Aus Sicht der Aufarbeitung handle es sich um „Kindeswohlgefährdung in öffentlicher Verantwortung“, sagte Mitautorin Julia Schröder. Der damals hoch angesehene Kentler wird als einer der Hauptakteure eines Netzwerks beschrieben, das laut Bericht quer durch die wissenschaftlichen pädagogischen Einrichtungen insbesondere der 1960er und 1970er und die Senatsverwaltung bis hinein in Bezirksjugendämter ging. So seien pädophile Positionen „akzeptiert, gestützt und verteidigt“ worden, Übergriffe nicht nur geduldet, sondern gerechtfertigt. Dabei habe es durchaus auch gegenteilige Positionen gegeben.
Kentler habe maßgeblich Einfluss auf Entscheidungen Verantwortlicher ausgeübt. Die Verantwortung für Kentlers Aktivitäten liegen laut Schröder beim Berliner Senat als dessen Dienstherr.

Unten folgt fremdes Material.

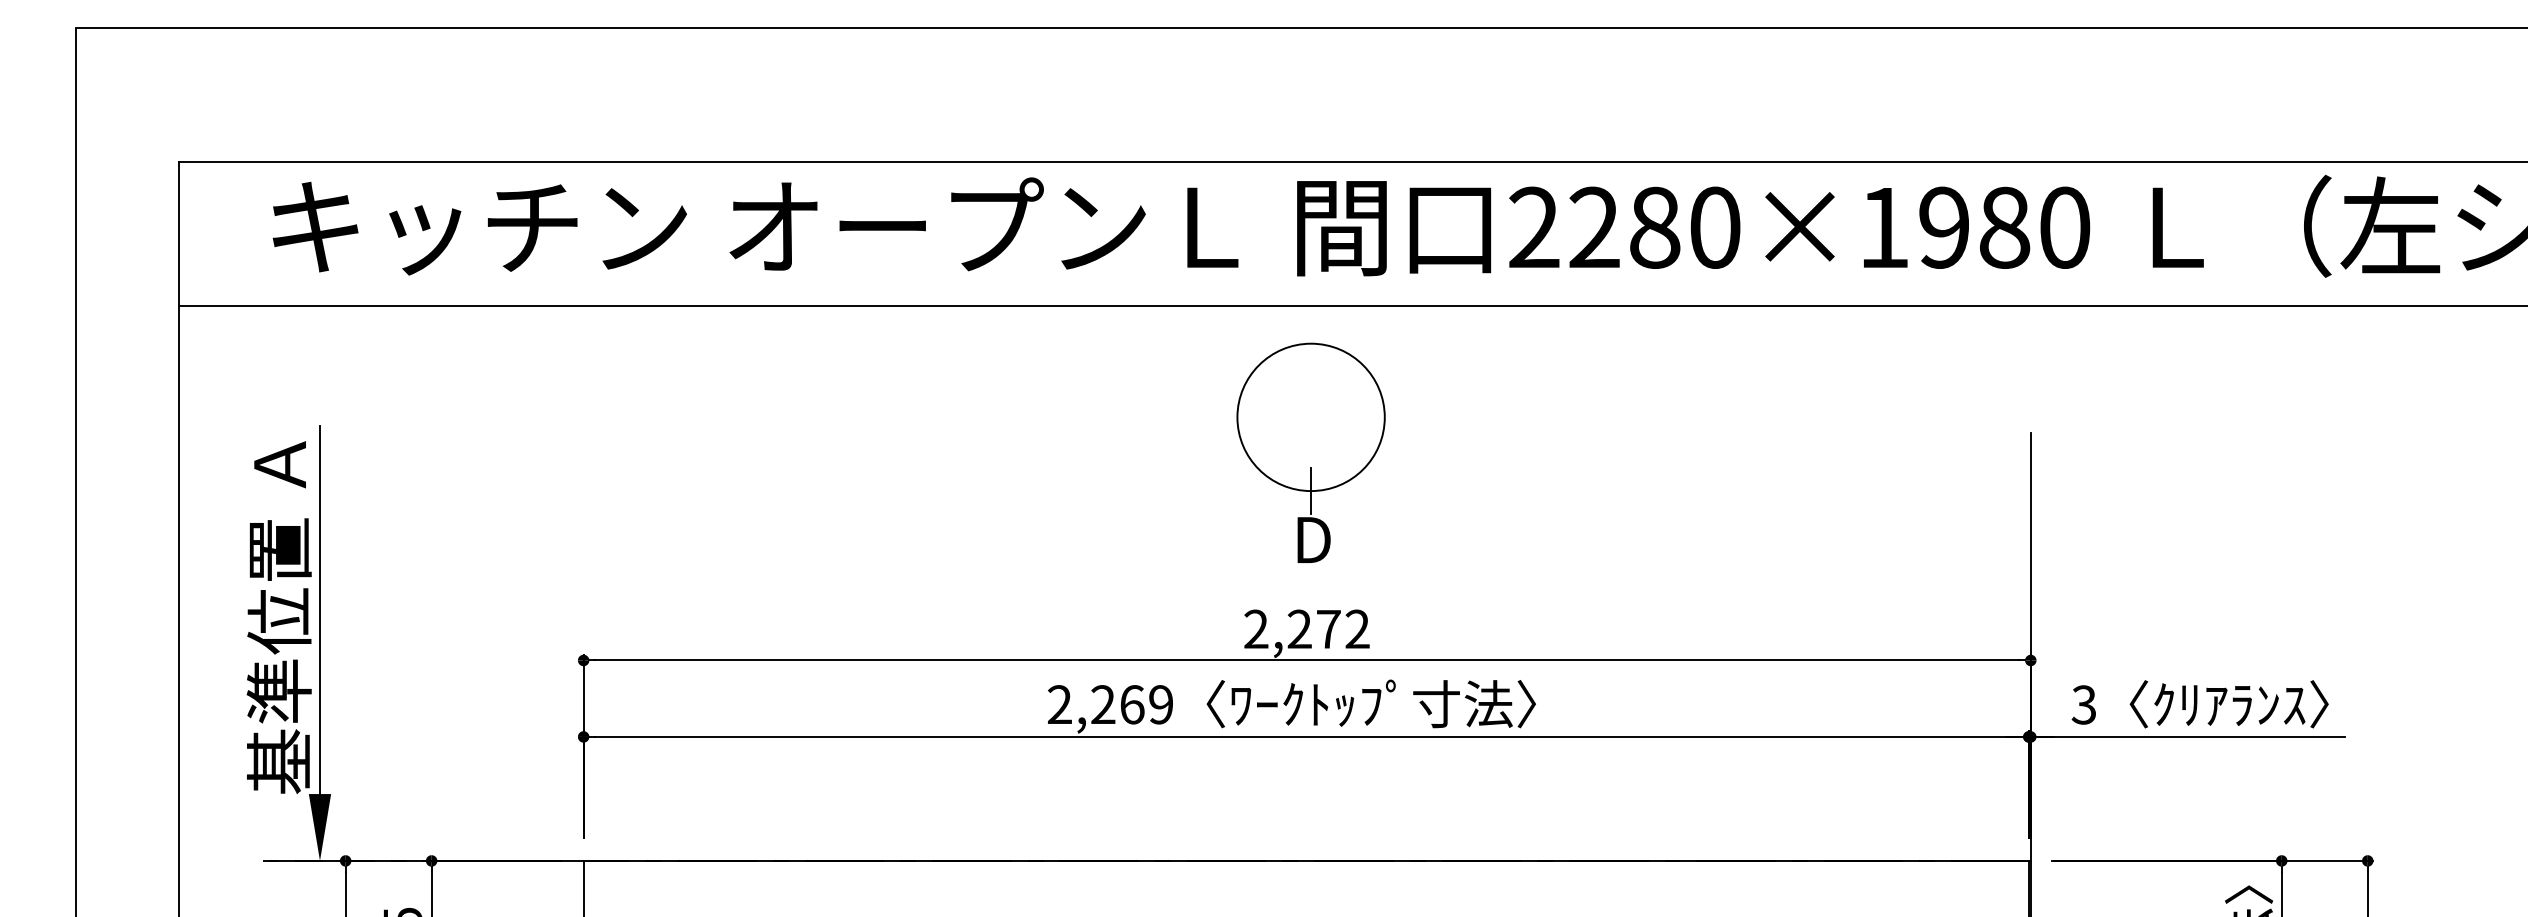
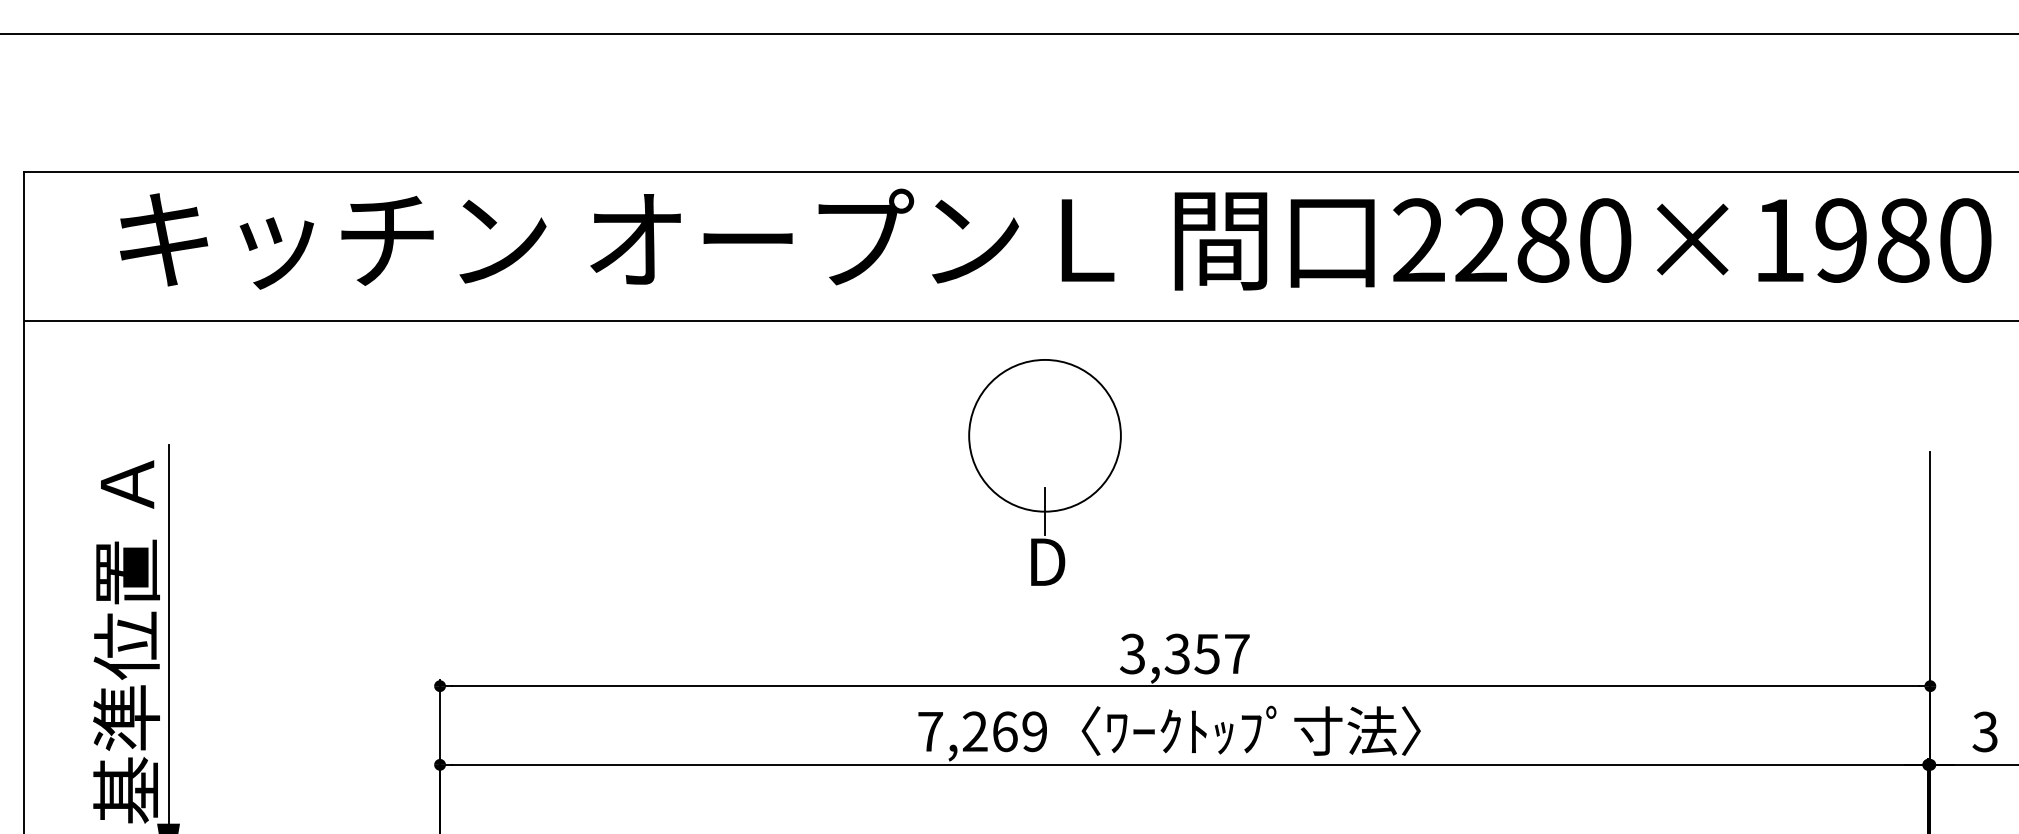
part: (1310, 452) -> (1044, 471), moved
text: (1306, 629) -> (1184, 654), 2,272 -> 3,357
text: (1060, 704) -> (931, 731), 2,269 -> 7,269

Entschädigungszahlungen für Betroffene
Berlins Senatorin für Bildung, Jugend und Familie, Sandra Scheeres (SPD), kündigte Entschädigungszahlungen für die Betroffenen an. Eine Kanzlei sei beauftragt, die Gespräche zu führen. Scheeres sprach von Behördenversagen. „Wir haben ein Netzwerk aufgedeckt“, betonte sie. Es sei deutlich geworden, dass Kentler Kindesmissbrauch angestrebt habe. Sie nannte das Vorgehen „menschenverachtend“. Berlin übernehme die Verantwortung. Die Betroffenen bat Scheeres um Verzeihung.
Angesichts der Erkenntnisse sei es wichtig, dass die Aufarbeitung nun über Berlin hinausgehe, betonte Scheeres. Auch die Berliner Strukturen sollen noch einmal genauer unter die Lupe genommen werden, diesbezüglich sei eine Studie in Auftrag gegeben worden. Die Senatsverwaltung von Scheeres hatte die Hildesheimer Untersuchung und auch schon eine frühere Studie zum Thema gefördert. Die Wissenschaftler sprachen nun unter anderem mit drei Opfern, mit Zeitzeugen und analysierten Akten.
Die Unabhängige Kommission zur Aufarbeitung sexuellen Kindesmissbrauchs erklärte, sie unterstütze „nachdrücklich den Vorschlag, dass die Jugendministerkonferenz eine bundesweite Aufarbeitung zu Gewaltverhältnissen im Pflegekinderwesen und der Heimerziehung auf den Weg bringen muss, um die vorliegenden Hinweise auf ein weit verzweigtes Netzwerk weiter aufarbeiten zu können“.
Kentler, der später als Professor für Sozialpädagogik an der TU Hannover lehrte, wurde für sein „Experiment“ nie strafrechtlich verfolgt. Die Taten galten als verjährt.